[Data records]
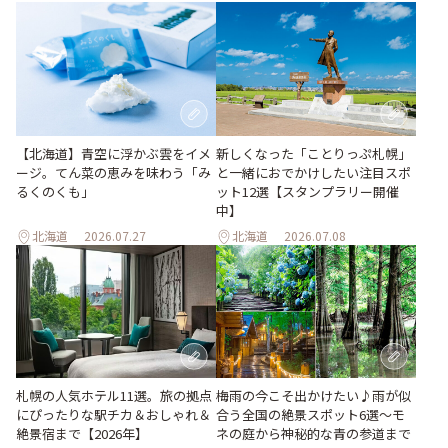
【北海道】青空に浮かぶ雲をイメ
新しくなった「ことりっぷ札幌」
ージ。てん菜の恵みを味わう「み
と一緒におでかけしたい注目スポ
るくのくも」
ット12選【スタンプラリー開催
中】
北海道
2026.07.27
北海道
2026.07.08
梅雨の今こそ出かけたい♪雨が似
札幌の人気ホテル11選。旅の拠点
合う全国の絶景スポット6選～モ
にぴったりな駅チカ＆おしゃれ＆
ネの庭から神秘的な青の参道まで
絶景宿まで【2026年】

[Goal of the exercise]
Please copy the lines above exactly as written, apart from any pictures.

[Answer to this task]
【北海道】青空に浮かぶ雲をイメ
新しくなった「ことりっぷ札幌」
ージ。てん菜の恵みを味わう「み
と一緒におでかけしたい注目スポ
るくのくも」
ット12選【スタンプラリー開催
中】
北海道
2026.07.27
北海道
2026.07.08
梅雨の今こそ出かけたい♪雨が似
札幌の人気ホテル11選。旅の拠点
合う全国の絶景スポット6選～モ
にぴったりな駅チカ＆おしゃれ＆
ネの庭から神秘的な青の参道まで
絶景宿まで【2026年】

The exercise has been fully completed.